Hackman famously loved acting, but hated pretty much everything else that came along with it. He would repeatedly get into arguments with co-stars and directors. He made no secret of his feelings towards John Travolta when they worked together on Get Shorty, reportedly yelling at him constantly for failing to know his lines.
One person who witnessed the star’s frustrations is the director Andrew Davis. The brains behind The Fugitive and Under Seige, Davis directed Hackman in 1989’s The Package, a political thriller in which he played a Green Beret protecting the President of America in Cold War-era Berlin. This was early in the filmmaker’s career, and his inexperience was on full display whenever he was around his leading man.
“I had never worked with an actor of that caliber before,” Davis told The Film Stage. Actually, it was the first time I’d worked with [Tommy Lee Jones] also. And they had just a few scenes together. It was great and scary. It was like I had to learn to give him space to find how he wanted to handle certain things within the context of the script and be able to work around that. You don’t tell Gene Hackman how to pick up the apple.”
However, in general, the experience was good: “So it was good. I’m very proud of the movie. I think he was 60 years old. He was doing a lot of action. He was banging himself around, falling down, and rolling over. It’s an active role for him, this 60-year-old man.”
Davis admitted to feeling a certain sense of kinship with Hackman, as they’d both grown up in the state of Illinois. The interview was conducted shortly after the announcement of the actor’s death, which spun off into a bizarre media circus. Davis said that The Package was ‘haunting me right now’ following the sad news.

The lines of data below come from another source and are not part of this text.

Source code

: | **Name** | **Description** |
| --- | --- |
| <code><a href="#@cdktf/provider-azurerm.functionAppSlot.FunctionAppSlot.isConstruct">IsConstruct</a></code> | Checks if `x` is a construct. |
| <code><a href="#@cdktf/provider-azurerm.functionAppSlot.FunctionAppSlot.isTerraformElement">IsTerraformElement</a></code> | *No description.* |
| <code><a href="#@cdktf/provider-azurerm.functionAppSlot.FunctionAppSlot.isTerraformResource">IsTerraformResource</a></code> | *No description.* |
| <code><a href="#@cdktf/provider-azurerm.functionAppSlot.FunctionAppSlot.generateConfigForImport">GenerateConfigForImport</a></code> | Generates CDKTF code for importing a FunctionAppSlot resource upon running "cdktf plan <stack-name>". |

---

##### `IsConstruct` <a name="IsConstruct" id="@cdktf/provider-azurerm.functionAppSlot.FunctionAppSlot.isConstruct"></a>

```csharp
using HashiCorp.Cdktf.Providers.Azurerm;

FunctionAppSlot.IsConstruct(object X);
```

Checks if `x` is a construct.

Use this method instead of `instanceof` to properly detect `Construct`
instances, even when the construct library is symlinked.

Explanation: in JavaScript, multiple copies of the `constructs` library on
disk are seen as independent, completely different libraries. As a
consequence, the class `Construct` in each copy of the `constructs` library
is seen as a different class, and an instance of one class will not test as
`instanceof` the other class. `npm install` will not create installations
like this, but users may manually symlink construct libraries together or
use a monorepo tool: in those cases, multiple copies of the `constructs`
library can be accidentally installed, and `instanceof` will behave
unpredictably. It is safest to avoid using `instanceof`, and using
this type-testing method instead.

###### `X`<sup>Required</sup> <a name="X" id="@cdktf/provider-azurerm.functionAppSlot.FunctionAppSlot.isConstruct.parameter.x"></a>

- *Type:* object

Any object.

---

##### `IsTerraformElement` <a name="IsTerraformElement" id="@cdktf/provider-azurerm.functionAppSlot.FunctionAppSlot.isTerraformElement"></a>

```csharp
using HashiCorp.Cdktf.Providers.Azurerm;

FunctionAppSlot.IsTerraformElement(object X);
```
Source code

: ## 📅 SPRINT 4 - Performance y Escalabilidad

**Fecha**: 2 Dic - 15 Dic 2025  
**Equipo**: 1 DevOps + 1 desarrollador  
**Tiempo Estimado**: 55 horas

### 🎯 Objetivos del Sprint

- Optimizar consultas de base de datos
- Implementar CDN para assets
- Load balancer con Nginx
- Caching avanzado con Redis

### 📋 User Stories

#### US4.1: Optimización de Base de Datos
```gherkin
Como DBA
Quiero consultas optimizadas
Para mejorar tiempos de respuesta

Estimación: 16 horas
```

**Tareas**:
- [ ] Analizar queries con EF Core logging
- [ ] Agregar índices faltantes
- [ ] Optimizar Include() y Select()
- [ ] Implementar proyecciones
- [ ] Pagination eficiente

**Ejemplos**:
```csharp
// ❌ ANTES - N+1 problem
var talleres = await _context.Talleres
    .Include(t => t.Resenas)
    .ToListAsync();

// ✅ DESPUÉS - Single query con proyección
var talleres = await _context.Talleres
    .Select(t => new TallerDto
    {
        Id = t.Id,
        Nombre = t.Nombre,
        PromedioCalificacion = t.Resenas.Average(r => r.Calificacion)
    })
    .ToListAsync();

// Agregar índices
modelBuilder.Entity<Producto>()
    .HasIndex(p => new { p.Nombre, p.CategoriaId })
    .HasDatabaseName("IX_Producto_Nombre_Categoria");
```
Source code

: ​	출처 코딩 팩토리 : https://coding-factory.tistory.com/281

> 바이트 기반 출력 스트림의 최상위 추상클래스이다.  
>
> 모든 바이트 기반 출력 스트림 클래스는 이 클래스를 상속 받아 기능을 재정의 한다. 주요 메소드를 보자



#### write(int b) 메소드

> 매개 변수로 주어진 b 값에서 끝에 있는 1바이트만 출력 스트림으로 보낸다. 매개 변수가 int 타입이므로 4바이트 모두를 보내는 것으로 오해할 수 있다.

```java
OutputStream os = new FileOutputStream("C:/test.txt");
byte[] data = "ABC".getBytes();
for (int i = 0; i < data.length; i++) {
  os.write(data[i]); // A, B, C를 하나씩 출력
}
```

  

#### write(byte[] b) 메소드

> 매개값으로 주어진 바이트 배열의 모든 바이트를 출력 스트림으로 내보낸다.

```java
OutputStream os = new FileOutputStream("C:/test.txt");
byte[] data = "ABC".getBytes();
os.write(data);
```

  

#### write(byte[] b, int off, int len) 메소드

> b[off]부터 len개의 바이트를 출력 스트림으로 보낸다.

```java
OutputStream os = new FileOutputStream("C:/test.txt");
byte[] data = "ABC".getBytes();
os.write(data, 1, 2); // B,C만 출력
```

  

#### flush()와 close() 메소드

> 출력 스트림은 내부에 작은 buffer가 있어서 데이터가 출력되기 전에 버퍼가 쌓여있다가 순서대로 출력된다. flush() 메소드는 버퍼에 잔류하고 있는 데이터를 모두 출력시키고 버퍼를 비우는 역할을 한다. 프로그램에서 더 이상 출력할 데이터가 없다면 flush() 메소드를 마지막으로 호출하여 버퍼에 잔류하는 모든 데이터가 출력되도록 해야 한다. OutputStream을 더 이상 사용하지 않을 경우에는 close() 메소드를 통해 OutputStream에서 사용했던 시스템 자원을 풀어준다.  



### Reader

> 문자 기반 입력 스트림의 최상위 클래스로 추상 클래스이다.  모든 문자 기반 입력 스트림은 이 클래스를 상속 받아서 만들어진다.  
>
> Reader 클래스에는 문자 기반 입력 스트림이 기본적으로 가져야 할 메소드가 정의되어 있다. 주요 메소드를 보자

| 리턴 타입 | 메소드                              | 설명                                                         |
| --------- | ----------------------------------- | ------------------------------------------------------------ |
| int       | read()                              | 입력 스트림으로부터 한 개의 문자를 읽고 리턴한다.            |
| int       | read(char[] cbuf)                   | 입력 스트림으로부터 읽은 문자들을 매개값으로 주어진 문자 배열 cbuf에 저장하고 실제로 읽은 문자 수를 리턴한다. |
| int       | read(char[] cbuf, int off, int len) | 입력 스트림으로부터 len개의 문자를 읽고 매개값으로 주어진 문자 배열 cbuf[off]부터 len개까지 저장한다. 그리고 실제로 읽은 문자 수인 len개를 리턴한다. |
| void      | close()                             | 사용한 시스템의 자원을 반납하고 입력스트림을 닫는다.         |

By the time The Package came around, Hackman was a four-time Oscar nominee (and one-time winner) who was widely regarded as one of the best to ever grace a screen. Here he was making a movie on a modest budget with a director nobody had heard of. You can understand why he might have objected to being told what to do in this scenario; he’d been around long enough to ‘pick up the apple’, as Davis put it. The director deserves credit for backing off and letting his star figure things out for himself. That’s the best way to manage an actor who’s being difficult.
Whether he was rightly annoyed at this perceived patronising or just letting his ego run wild, Hackman seems to have had a positive impact on Davis and a number of the other directors he worked with. He may not have always been an angel, but the results speak for themselves.